UT Southwestern offers squamous cell carcinoma surgeries that include:

  • Traditional tumor excision: Called wide excision, this surgery involves removal of the tumor and a bit of normal surrounding tissue to check for carcinoma cells. The surgery margin of surrounding tissue varies by the cancer location.
  • Curettage and electrodesiccation: Usually used for superficial squamous cell carcinomas, curettage and electrodesiccation involves removing the cancer cells with a tool called a curette and then destroying any remaining cells with an electrode. The procedure sometimes must be performed more than once.
  • Mohs surgery: Used most often in non-melanoma skin cancers, this outpatient procedure removes skin cancer one layer at a time and can be used as an alternative to wide excision surgery. As each layer is removed, it’s examined under a microscope. If the margins are cancer free, the surgery is completed. This process allows surgeons to spare as much tissue as possible.
  • Sentinel lymph-node biopsy: This biopsy of the adjacent lymph nodes is often performed during tumor excision surgery to see if the cancer has spread. Our surgeons will determine if patients need this.
  • Reconstructive surgery: UT Southwestern surgeons can sometimes use reconstructive surgery to prevent or treat scarring or disfigurement after skin cancer treatment, especially when a tumor is large. We also offer immediate local tissue reconstruction after Mohs surgery.
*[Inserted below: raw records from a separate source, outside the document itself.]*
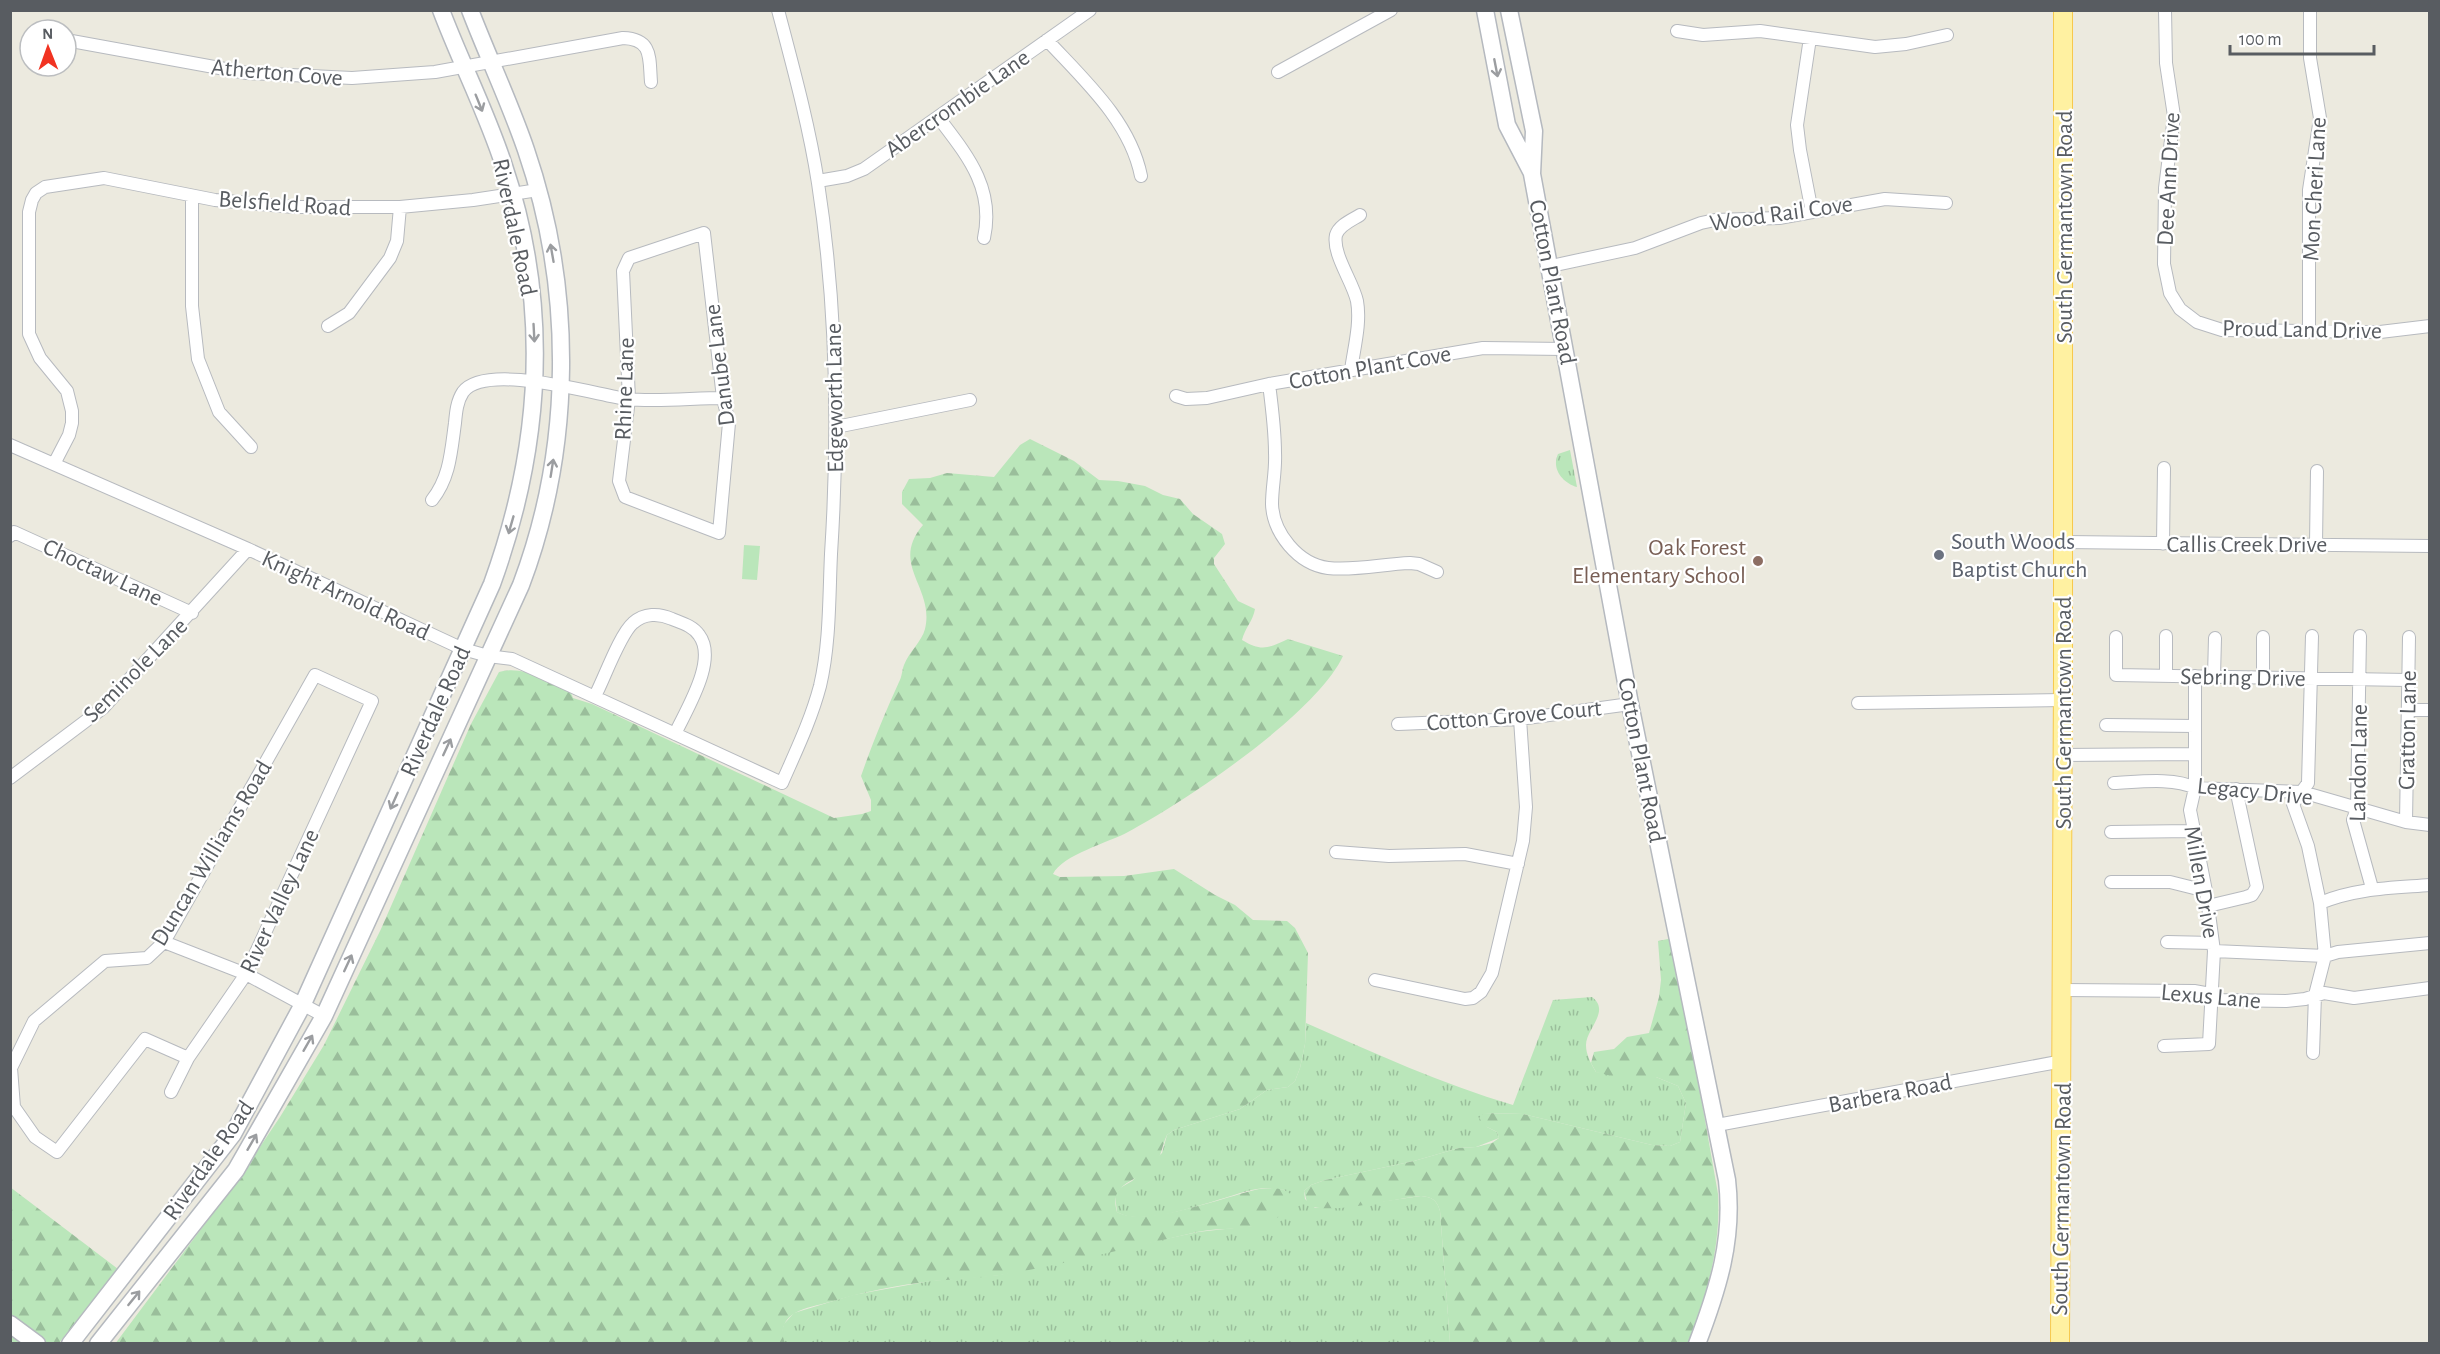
<svg xmlns="http://www.w3.org/2000/svg" width="2440" height="1354" font-family="'Alegreya Sans',sans-serif">
  <style>
    .grass { fill: url(#grass-tufts) }
    .forest { fill: url(#forest-firs) }
    .pitch { fill: #bae6ba }
    .lines { fill: none; stroke-linecap: round; stroke-linejoin: round }
    .street-casing { stroke: #b7babf; stroke-width: 14 }
    .secondary-casing { stroke: #b5b9bf; stroke-width: 19 }
    .primary-casing { stroke: #f7c94d; stroke-width: 20 }
    .street { stroke: #fff; stroke-width: 12 }
    .secondary { stroke: #fff; stroke-width: 16 }
    .primary { stroke: #fff1a1; stroke-width: 18 }
    .oneway { stroke: #9b9da0 }
    .worship-dot { fill: #6b7280; stroke: #fff; stroke-width: 2 }
    .education-dot { fill: #8d6e63; stroke: #fff; stroke-width: 2 }
    .labels { text-anchor: middle; stroke-width: 4.5; stroke-linejoin: round; paint-order: stroke }
    .street-label { font-size: 24px; fill: #585c61; stroke: #fff }
    .worship-label { font-size: 24px; fill: #5b616d; stroke: #fff; text-anchor: start }
    .education-label { font-size: 24px; fill: #785e54; stroke: #fff; text-anchor: end }
  </style>
  <defs>
    <pattern id="grass-tufts" width="24" height="20" patternUnits="userSpaceOnUse" patternTransform="scale(1.5)"><rect width="24" height="20" fill="#bae6ba"/><path d="M3 7l-1-3M5 7V3M7 7l1-3M15 17l-1-3M17 17v-4M19 17l1-3" fill="none" stroke="#9abe9b"/></pattern>
    <pattern id="forest-firs" width="22" height="20" patternUnits="userSpaceOnUse" patternTransform="scale(1.5)"><rect width="22" height="20" fill="#bae6ba"/><path d="M5 1l3.5 6h-7zM16 11l3.5 6h-7z" fill="#9abe9b"/></pattern>
  </defs>
  <rect width="100%" height="100%" fill="#eceadf"/>
  <path class="grass" d="M1570,450L1577,487C1563,483 1551,469 1558,454Z
    M1592,997C1611,1011 1586,1029 1586,1045C1586,1055 1591,1063 1596,1072L1656,1077L1678,1086L1686,1103L1680,1142L1670,1146L1652,1145L1523,1114L1484,1113L1487,1127L1497,1132L1499,1138L1476,1147L1459,1148L1414,1161L1325,1180L1311,1185L1304,1191L1305,1199L1315,1208L1350,1206L1421,1196C1432,1197 1437,1200 1440,1211L1450,1343L785,1344L781,1335L784,1324L794,1313L853,1295L930,1281L999,1275L1198,1232L1252,1226L1285,1190C1276,1189 1266,1188 1257,1189C1224,1195 1146,1230 1117,1212L1115,1195L1120,1188L1132,1181L1162,1153L1167,1135L1174,1130L1240,1109L1267,1090L1288,1087L1295,1081L1300,1068L1305,1044L1306,1023C1374,1053 1442,1084 1513,1105L1553,1000Z"/>
  <path class="forest" d="M1030,439L1074,461L1099,480L1118,481L1145,486L1163,495L1180,499L1193,514L1222,534L1225,544L1214,558V564L1238,601L1255,609C1253,621 1245,628 1242,640C1262,652 1268,648 1288,639L1343,656C1316,714 1186,801 1128,832C1110,842 1062,855 1053,874L1060,877L1124,876L1174,869L1215,895L1235,905L1253,920L1287,921L1295,928L1308,953L1305,1044L1300,1068L1295,1081L1288,1087L1267,1090L1240,1109L1174,1130L1167,1135C1162,1145 1162,1156 1154,1165C1138,1183 1108,1181 1117,1212C1144,1228 1227,1196 1259,1189C1267,1189 1279,1187 1286,1191C1304,1200 1282,1216 1273,1220C1250,1231 1221,1227 1197,1232C1131,1247 1067,1264 1001,1275C978,1278 955,1279 933,1281C898,1285 863,1292 830,1302C819,1305 805,1307 795,1313C783,1320 780,1332 785,1343L115,1344L237,1181L280,1117L324,1045L381,929L471,724L499,672C524,665 549,682 571,693L573,698L592,704L834,818L862,814L871,811V800L861,776C873,742 884,715 899,682C902,677 902,670 904,665C909,652 922,641 925,629C935,587 889,565 923,525L902,504V492L909,479L930,478L947,473L994,477L1020,445Z
    M1673,938L1718,1194C1721,1246 1707,1295 1689,1343H1450L1440,1211C1437,1200 1432,1197 1421,1196C1390,1199 1336,1214 1308,1206L1304,1191L1311,1185L1325,1180L1414,1161L1459,1148L1476,1147L1492,1143L1499,1138L1497,1132L1487,1127L1479,1118L1484,1113L1523,1114L1652,1145L1670,1146L1680,1142L1686,1103L1678,1086L1656,1077H1615L1596,1072L1591,1063L1594,1052L1614,1049L1627,1037L1649,1033L1659,997L1661,980L1658,941Z
    M10,1187L118,1269L59,1343H11Z"/>
  <path class="pitch" d="M744,545L760,546L757,580L742,579Z"/>
  <g class="lines">
    <defs>
      <path id="street" d="M2165,10L2166,63L2174,116L2165,188L2164,264L2170,293L2180,309L2197,322L2222,330L2380,332L2430,326
        M1677,31L1703,35L1760,31L1875,47L1906,44L1947,35
        M1810,38L1797,125L1800,150L1812,212
        M66,40L247,73L352,78L435,72L623,38C653,39 649,58 651,82
        M1047,40C1084,80 1130,121 1141,176
        M1278,72L1391,10
        M938,117C966,154 995,187 984,238
        M818,181L847,176L864,169L1090,10
        M192,196V306L198,359L219,412L251,447
        M704,233L723,398L729,423L719,533L625,497L619,481L629,399L623,271L629,258Z
        M1551,266L1635,248L1701,223L1715,220L1779,218L1885,199L1946,203
        M328,326L349,313L390,258L397,241L400,207
        M2309,332V190L2320,118L2310,58V10
        M1351,370C1354,348 1361,323 1357,301C1353,282 1332,254 1336,235C1339,225 1352,220 1360,215
        M1269,384C1272,407 1275,430 1275,453C1276,470 1272,487 1272,504C1273,533 1298,564 1328,568C1355,571 1383,564 1410,563L1419,564L1437,572
        M1176,396L1186,399L1207,398L1269,384L1483,348L1565,349
        M836,427L970,400
        M10,445L248,549L463,649L488,656L512,659L782,783C796,751 811,720 820,686C830,644 829,597 831,554C839,430 837,306 818,183C809,125 793,67 778,10
        M54,464L69,435L72,423V411L67,391L40,358L29,334V212L32,200L36,193L45,187L104,178L215,200L294,207H400L473,200L538,190
        M432,500C450,477 451,452 455,423C456,412 457,401 463,392C486,362 593,394 627,399C656,402 694,398 723,398
        M10,536L14,532L192,613
        M2065,542L2430,546
        M2163,544L2164,468
        M2316,544L2317,471
        M2166,636V676
        M2312,636L2308,783L2293,804L2308,846L2320,903L2325,956L2315,995L2313,1053
        M2360,636L2357,808L2353,820L2372,888
        M2116,637V675L2408,680
        M2214,676L2215,638
        M2263,677V637
        M595,696C604,679 620,634 633,623C644,613 659,613 672,619C682,623 693,626 699,635C718,660 686,710 675,734
        M1858,703L2062,700
        M2408,710H2430
        M1398,724L1520,719L1630,704
        M2106,725L2195,726
        M2062,755L2195,754
        M10,778L103,708L248,549
        M2114,783C2137,782 2175,777 2195,788L2302,792L2406,822L2430,825
        M2406,822L2409,637
        M2111,832L2192,831
        M1336,852L1389,856L1465,854L1518,864
        M2111,882H2170L2206,891
        M2320,903C2356,888 2392,888 2430,885
        M2208,906L2246,897L2252,895L2257,887L2236,789
        M164,942L246,974L324,1016
        M2167,942L2213,943
        M2214,951L2325,956L2338,952L2430,943
        M1375,980L1465,999L1473,998L1481,992L1492,973L1523,841L1526,807L1520,719
        M2062,990L2194,991L2205,993L2222,1000L2286,1001L2305,999L2324,993L2354,998L2430,988
        M2164,1046L2209,1044L2214,951L2206,891L2190,810L2195,788V676
        M171,1092L188,1058L246,974L372,701L315,675L164,942L147,958L105,961L34,1021L11,1068L14,1107L35,1137L57,1152L145,1039L188,1058
        M1717,1125L2063,1061"/>
      <path id="secondary" d="M1485,10L1507,125L1532,173
        M1509,10L1534,131L1532,174L1630,704L1727,1180C1734,1239 1718,1289 1697,1344
        M10,1324L37,1344
        M70,1344L233,1134L302,1006L492,584C542,446 551,306 504,166C487,113 461,63 441,10
        M98,1344L236,1170L324,1016L521,585C573,447 574,290 526,150C510,103 488,57 470,10"/>
      <path id="primary" d="M2060,1344C2062,899 2065,455 2063,10"/>
    </defs>
    <use href="#street" class="street-casing"/>
    <use href="#secondary" class="secondary-casing"/>
    <use href="#primary" class="primary-casing"/>
    <use href="#street" class="street"/>
    <use href="#secondary" class="secondary"/>
    <use href="#primary" class="primary"/>
  </g>
  <defs><path id="oneway-shaft" d="M-6 0H5M1.5-3L5.5 0L1.5 3" fill="none" stroke-width="1.6" stroke-linecap="round" stroke-linejoin="round" transform="scale(1.5)"/></defs>
  <g class="oneway">
    <use href="#oneway-shaft" transform="translate(1496 68) rotate(79)"/>
    <use href="#oneway-shaft" transform="translate(479 103) rotate(68)"/>
    <use href="#oneway-shaft" transform="translate(552 253) rotate(-100)"/>
    <use href="#oneway-shaft" transform="translate(534 333) rotate(87)"/>
    <use href="#oneway-shaft" transform="translate(552 468) rotate(-81)"/>
    <use href="#oneway-shaft" transform="translate(511 525) rotate(106)"/>
    <use href="#oneway-shaft" transform="translate(447 747) rotate(-65)"/>
    <use href="#oneway-shaft" transform="translate(394 801) rotate(114)"/>
    <use href="#oneway-shaft" transform="translate(348 963) rotate(-65)"/>
    <use href="#oneway-shaft" transform="translate(308 1043) rotate(-60)"/>
    <use href="#oneway-shaft" transform="translate(252 1142) rotate(-60)"/>
    <use href="#oneway-shaft" transform="translate(134 1298) rotate(-51)"/>
  </g>
  <circle class="worship-dot" cx="1939" cy="555" r="6"/>
  <circle class="education-dot" cx="1758" cy="561" r="6"/>
  <g class="labels">
    <g class="street-label">
      <text transform="translate(277 72) rotate(5)" y="8">Atherton Cove</text>
      <text transform="translate(957 103) rotate(-35)" y="8">Abercrombie Lane</text>
      <text transform="translate(2168 179) rotate(-87)" y="8">Dee Ann Drive</text>
      <text transform="translate(2314 189) rotate(-87)" y="8">Mon Cheri Lane</text>
      <text transform="translate(285 203) rotate(4)" y="8">Belsfield Road</text>
      <text transform="translate(1781 213) rotate(-8)" y="8">Wood Rail Cove</text>
      <text transform="translate(515 227) rotate(78)" y="8">Riverdale Road</text>
      <text transform="translate(2064 227) rotate(-90)" y="8">South Germantown Road</text>
      <text transform="translate(1553 282) rotate(79)" y="8">Cotton Plant Road</text>
      <text transform="translate(2302 329) rotate(1)" y="8">Proud Land Drive</text>
      <text transform="translate(719 365) rotate(-97)" y="8">Danube Lane</text>
      <text transform="translate(1370 367) rotate(-10)" y="8">Cotton Plant Cove</text>
      <text transform="translate(624 389) rotate(-88)" y="8">Rhine Lane</text>
      <text transform="translate(834 398) rotate(-91)" y="8">Edgeworth Lane</text>
      <text x="2247" y="552">Callis Creek Drive</text>
      <text transform="translate(103 572) rotate(25)" y="8">Choctaw Lane</text>
      <text transform="translate(346 595) rotate(25)" y="8">Knight Arnold Road</text>
      <text transform="translate(135 670) rotate(-45)" y="8">Seminole Lane</text>
      <text transform="translate(2243 677) rotate(1)" y="8">Sebring Drive</text>
      <text transform="translate(435 711) rotate(-66)" y="8">Riverdale Road</text>
      <text transform="translate(2063 713) rotate(-90)" y="8">South Germantown Road</text>
      <text transform="translate(1514 715) rotate(-5)" y="8">Cotton Grove Court</text>
      <text transform="translate(2407 730) rotate(-89)" y="8">Gratton Lane</text>
      <text transform="translate(1642 760) rotate(79)" y="8">Cotton Plant Road</text>
      <text transform="translate(2358 763) rotate(-89)" y="8">Landon Lane</text>
      <text transform="translate(2255 791) rotate(6)" y="8">Legacy Drive</text>
      <text transform="translate(211 853) rotate(-59)" y="8">Duncan Williams Road</text>
      <text transform="translate(2202 882) rotate(80)" y="8">Millen Drive</text>
      <text transform="translate(279 901) rotate(-65)" y="8">River Valley Lane</text>
      <text transform="translate(2211 996) rotate(5)" y="8">Lexus Lane</text>
      <text transform="translate(1890 1093) rotate(-11)" y="8">Barbera Road</text>
      <text transform="translate(208 1160) rotate(-55)" y="8">Riverdale Road</text>
      <text transform="translate(2061 1199) rotate(-89)" y="8">South Germantown Road</text>
    </g>
    <g class="worship-label">
      <text x="1951" y="549">South Woods<tspan x="1951" dy="28">Baptist Church</tspan></text>
    </g>
    <g class="education-label">
      <text x="1746" y="555">Oak Forest<tspan x="1746" dy="28">Elementary School</tspan></text>
    </g>
  </g>
  <rect width="2440" height="1354" fill="none" stroke="#585c61" stroke-width="24"/>
  <g transform="translate(48 48) rotate(359)"><circle r="28" fill="#ffffff" stroke="#bcbec0" stroke-width="1.5"/>
  <path d="M0-4.5L10 22L0 15L-10 22Z" fill="#f13321"/>
  <text y="-9" font-size="16" font-weight="bold" text-anchor="middle" fill="#585c61">N</text>
  </g>
  <path d="M2230 45v9h144v-9" fill="none" stroke="#585c61" stroke-width="3"/>
  <text x="2239" y="45" font-size="18" fill="#585c61" stroke="#ffffff" stroke-width="4.5" paint-order="stroke">100 m</text>
</svg>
Nonsurgical Local Therapies

  • Cryotherapy (cryosurgery): Nitrogen applied to the squamous cell carcinoma freezes and kills the cancer cells. The procedure often is performed more than once.
  • Photodynamic therapy (PDT): A liquid drug applied to the squamous cell carcinoma turns into a chemical that makes the tumor cells highly sensitive to certain kinds of light. A special light focused on the tumor then destroys the cancer cells.
  • Laser treatment: Sometimes used to treat presquamous cell carcinoma (in situ), a beam of laser light is used to target and destroy the precancerous cells.
  • Chemical peel: Used sometimes to treat superficial squamous cell carcinomas, a bit of trichloracetic acid applied directly to the tumor kills the cancer cells.

Radiation Therapy

Radiation therapy uses external radiation – delivered by beams of high-energy X-rays – to target and destroy squamous cell carcinoma cells and prevent them from growing.

UT Southwestern offers both traditional radiation therapy and stereotactic radiosurgery to treat squamous cell carcinoma that has spread to the brain or other organs that can’t be treated with surgery or when a patient isn’t healthy enough for surgery. It might also be used after surgery to kill tumor cells left behind.

Our stereotactic radiosurgery tools include the Gamma Knife, which uses beams of highly focused gamma rays from hundreds of different angles that converge at the tumor, and the CyberKnife, a linear accelerator mounted on a robotic arm that moves around the head to focus multiple beams of radiation into the tumor.

UT Southwestern physicians and physicists are recognized as worldwide leaders in these sophisticated treatments.

Support Services

UT Southwestern’s Harold C. Simmons Comprehensive Cancer Center offers a comprehensive range of support services to help our patients and their loved ones through skin cancer treatment and beyond.